REQUEST: Could you output each line below precisely as it stands, without the images?

GIVEN INFORMATION:
____
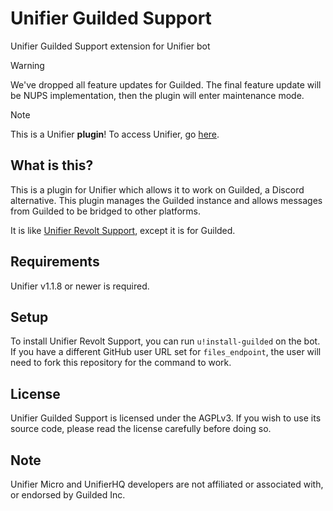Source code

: # Unifier Guilded Support
Unifier Guilded Support extension for Unifier bot

> [!WARNING]
> We've dropped all feature updates for Guilded. The final feature update will be NUPS implementation, then the plugin
> will enter maintenance mode.

> [!NOTE]
> This is a Unifier **plugin**! To access Unifier, go [here](https://github.com/greeeen-dev/unifier).

## What is this?
This is a plugin for Unifier which allows it to work on Guilded, a Discord alternative. This plugin manages the 
Guilded instance and allows messages from Guilded to be bridged to other platforms.

It is like [Unifier Revolt Support](https://github.com/greeeen-dev/unifier-revolt), except it is for Guilded.

## Requirements
Unifier v1.1.8 or newer is required.

## Setup
To install Unifier Revolt Support, you can run `u!install-guilded` on the bot. If you have a different GitHub user URL 
set for `files_endpoint`, the user will need to fork this repository for the command to work.

## License
Unifier Guilded Support is licensed under the AGPLv3. If you wish to use its source code, please read the license 
carefully before doing so.

## Note
Unifier Micro and UnifierHQ developers are not affiliated or associated with, or endorsed by Guilded Inc.
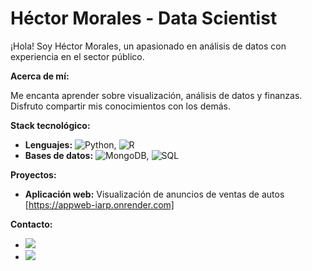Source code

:  # Héctor Morales - Data Scientist
 
¡Hola! Soy Héctor Morales, un apasionado en análisis de datos con experiencia en el sector público. 

**Acerca de mí:**

Me encanta aprender sobre visualización, análisis de datos y finanzas. Disfruto compartir mis conocimientos con los demás.

**Stack tecnológico:**

* **Lenguajes:** ![Python](https://img.shields.io/badge/Python-3776AB?style=for-the-badge&logo=python&logoColor=white), ![R](https://img.shields.io/badge/R-276DC3?style=for-the-badge&logo=r&logoColor=white)
* **Bases de datos:** ![MongoDB](https://img.shields.io/badge/MongoDB-47A248?style=for-the-badge&logo=mongodb&logoColor=white), ![SQL](https://img.shields.io/badge/SQL-0057B8?style=for-the-badge&logo=sql&logoColor=white)

**Proyectos:**

* **Aplicación web:** Visualización de anuncios de ventas de autos [https://appweb-iarp.onrender.com]

**Contacto:**

* [![](https://img.shields.io/badge/Correo-hector.rld@comunidad.unam.mx-30B980?style=for-the-badge&logo=minutemailer&logoColor=white)](mailto:hector.rld@comunidad.unam.mx)
* [![](https://img.shields.io/badge/LinkedIn-Hector_Morales_O-0077B5?style=for-the-badge&logo=linkedin&logoColor=white)](https://www.linkedin.com/in/hector-morales-o/)


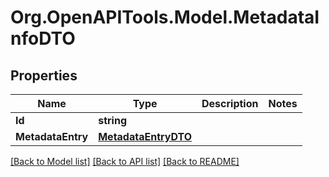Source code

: # Org.OpenAPITools.Model.MetadataInfoDTO

## Properties

Name | Type | Description | Notes
------------ | ------------- | ------------- | -------------
**Id** | **string** |  | 
**MetadataEntry** | [**MetadataEntryDTO**](MetadataEntryDTO.md) |  | 

[[Back to Model list]](../README.md#documentation-for-models) [[Back to API list]](../README.md#documentation-for-api-endpoints) [[Back to README]](../README.md)

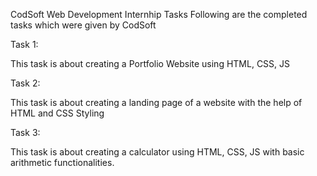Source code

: CodSoft Web Development Internhip Tasks
Following are the completed tasks which were given by CodSoft

Task 1:

This task is about creating a Portfolio Website using HTML, CSS, JS

Task 2:

This task is about creating a landing page of a website with the help of HTML and CSS Styling

Task 3:

This task is about creating a calculator using HTML, CSS, JS with basic arithmetic functionalities.
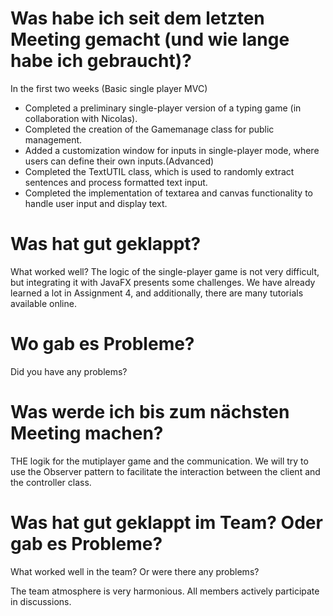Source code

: # Was habe ich seit dem letzten Meeting gemacht (und wie lange habe ich gebraucht)?

In the first two weeks (Basic single player MVC)

- Completed a preliminary single-player version of a typing game (in collaboration with Nicolas).
- Completed the creation of the Gamemanage class for public management.
- Added a customization window for inputs in single-player mode, where users can define their own inputs.(Advanced)
- Completed the TextUTIL class, which is used to randomly extract sentences and process formatted text input.
- Completed the implementation of textarea and canvas functionality to handle user input and display text.


# Was hat gut geklappt?
  What worked well?
  The logic of the single-player game is not very difficult, but integrating it with JavaFX presents some challenges. We have already learned a lot in Assignment 4, and additionally, there are many tutorials available online.

# Wo gab es Probleme?
  Did you have any problems?

# Was werde ich bis zum nächsten Meeting machen?
THE logik for the mutiplayer game and the communication.
We will try to use the Observer pattern to facilitate the interaction between the client and the controller class.

# Was hat gut geklappt im Team? Oder gab es Probleme?
  What worked well in the team? Or were there any problems?

The team atmosphere is very harmonious. All members actively participate in discussions.
 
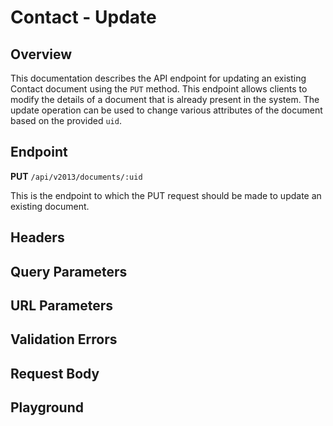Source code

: <script setup>
import "../../style.css"
import SwaggerUI from "../../swagger/view/SwaggerUI.vue"
import swaggerJson from "../../swagger/json/contact/update.json";

const swaggerSpecs = [
  { json: swaggerJson, protected: true },
];
</script>

# Contact - Update

## Overview

This documentation describes the API endpoint for updating an existing Contact document using the `PUT` method. This endpoint allows clients to modify the details of a document that is already present in the system. The update operation can be used to change various attributes of the document based on the provided `uid`.

## Endpoint

**PUT** `/api/v2013/documents/:uid`

This is the endpoint to which the PUT request should be made to update an existing document.

## Headers
<!--@include: ../../components/common/header/authorization-realm.md-->

## Query Parameters
<!--@include: ../../components/common/query/schema.md-->

## URL Parameters
<!--@include: ../../components/common/url/uid.md-->

## Validation Errors
<!--@include: ../../components/common/validation-error.md-->

## Request Body
<!--@include: ../../components/contact/request-body.md-->

## Playground

<SwaggerUI :swaggerSpecs="swaggerSpecs"/>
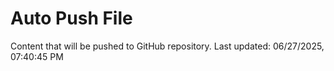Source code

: # Auto Push File

Content that will be pushed to GitHub repository.
Last updated: 06/27/2025, 07:40:45 PM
____
WRITTEN SOLUTION:
Source code

: # Unifier Guilded Support
Unifier Guilded Support extension for Unifier bot

> [!WARNING]
> We've dropped all feature updates for Guilded. The final feature update will be NUPS implementation, then the plugin
> will enter maintenance mode.

> [!NOTE]
> This is a Unifier **plugin**! To access Unifier, go [here](https://github.com/greeeen-dev/unifier).

## What is this?
This is a plugin for Unifier which allows it to work on Guilded, a Discord alternative. This plugin manages the 
Guilded instance and allows messages from Guilded to be bridged to other platforms.

It is like [Unifier Revolt Support](https://github.com/greeeen-dev/unifier-revolt), except it is for Guilded.

## Requirements
Unifier v1.1.8 or newer is required.

## Setup
To install Unifier Revolt Support, you can run `u!install-guilded` on the bot. If you have a different GitHub user URL 
set for `files_endpoint`, the user will need to fork this repository for the command to work.

## License
Unifier Guilded Support is licensed under the AGPLv3. If you wish to use its source code, please read the license 
carefully before doing so.

## Note
Unifier Micro and UnifierHQ developers are not affiliated or associated with, or endorsed by Guilded Inc.
Source code

:  # Héctor Morales - Data Scientist
 
¡Hola! Soy Héctor Morales, un apasionado en análisis de datos con experiencia en el sector público. 

**Acerca de mí:**

Me encanta aprender sobre visualización, análisis de datos y finanzas. Disfruto compartir mis conocimientos con los demás.

**Stack tecnológico:**

* **Lenguajes:** ![Python](https://img.shields.io/badge/Python-3776AB?style=for-the-badge&logo=python&logoColor=white), ![R](https://img.shields.io/badge/R-276DC3?style=for-the-badge&logo=r&logoColor=white)
* **Bases de datos:** ![MongoDB](https://img.shields.io/badge/MongoDB-47A248?style=for-the-badge&logo=mongodb&logoColor=white), ![SQL](https://img.shields.io/badge/SQL-0057B8?style=for-the-badge&logo=sql&logoColor=white)

**Proyectos:**

* **Aplicación web:** Visualización de anuncios de ventas de autos [https://appweb-iarp.onrender.com]

**Contacto:**

* [![](https://img.shields.io/badge/Correo-hector.rld@comunidad.unam.mx-30B980?style=for-the-badge&logo=minutemailer&logoColor=white)](mailto:hector.rld@comunidad.unam.mx)
* [![](https://img.shields.io/badge/LinkedIn-Hector_Morales_O-0077B5?style=for-the-badge&logo=linkedin&logoColor=white)](https://www.linkedin.com/in/hector-morales-o/)


Source code

: # Org.OpenAPITools.Model.MetadataInfoDTO

## Properties

Name | Type | Description | Notes
------------ | ------------- | ------------- | -------------
**Id** | **string** |  | 
**MetadataEntry** | [**MetadataEntryDTO**](MetadataEntryDTO.md) |  | 

[[Back to Model list]](../README.md#documentation-for-models) [[Back to API list]](../README.md#documentation-for-api-endpoints) [[Back to README]](../README.md)

Source code

: CodSoft Web Development Internhip Tasks
Following are the completed tasks which were given by CodSoft

Task 1:

This task is about creating a Portfolio Website using HTML, CSS, JS

Task 2:

This task is about creating a landing page of a website with the help of HTML and CSS Styling

Task 3:

This task is about creating a calculator using HTML, CSS, JS with basic arithmetic functionalities.
Source code

: # Was habe ich seit dem letzten Meeting gemacht (und wie lange habe ich gebraucht)?

In the first two weeks (Basic single player MVC)

- Completed a preliminary single-player version of a typing game (in collaboration with Nicolas).
- Completed the creation of the Gamemanage class for public management.
- Added a customization window for inputs in single-player mode, where users can define their own inputs.(Advanced)
- Completed the TextUTIL class, which is used to randomly extract sentences and process formatted text input.
- Completed the implementation of textarea and canvas functionality to handle user input and display text.


# Was hat gut geklappt?
  What worked well?
  The logic of the single-player game is not very difficult, but integrating it with JavaFX presents some challenges. We have already learned a lot in Assignment 4, and additionally, there are many tutorials available online.

# Wo gab es Probleme?
  Did you have any problems?

# Was werde ich bis zum nächsten Meeting machen?
THE logik for the mutiplayer game and the communication.
We will try to use the Observer pattern to facilitate the interaction between the client and the controller class.

# Was hat gut geklappt im Team? Oder gab es Probleme?
  What worked well in the team? Or were there any problems?

The team atmosphere is very harmonious. All members actively participate in discussions.
 
Source code

: <script setup>
import "../../style.css"
import SwaggerUI from "../../swagger/view/SwaggerUI.vue"
import swaggerJson from "../../swagger/json/contact/update.json";

const swaggerSpecs = [
  { json: swaggerJson, protected: true },
];
</script>

# Contact - Update

## Overview

This documentation describes the API endpoint for updating an existing Contact document using the `PUT` method. This endpoint allows clients to modify the details of a document that is already present in the system. The update operation can be used to change various attributes of the document based on the provided `uid`.

## Endpoint

**PUT** `/api/v2013/documents/:uid`

This is the endpoint to which the PUT request should be made to update an existing document.

## Headers
<!--@include: ../../components/common/header/authorization-realm.md-->

## Query Parameters
<!--@include: ../../components/common/query/schema.md-->

## URL Parameters
<!--@include: ../../components/common/url/uid.md-->

## Validation Errors
<!--@include: ../../components/common/validation-error.md-->

## Request Body
<!--@include: ../../components/contact/request-body.md-->

## Playground

<SwaggerUI :swaggerSpecs="swaggerSpecs"/>
Source code

: # Auto Push File

Content that will be pushed to GitHub repository.
Last updated: 06/27/2025, 07:40:45 PM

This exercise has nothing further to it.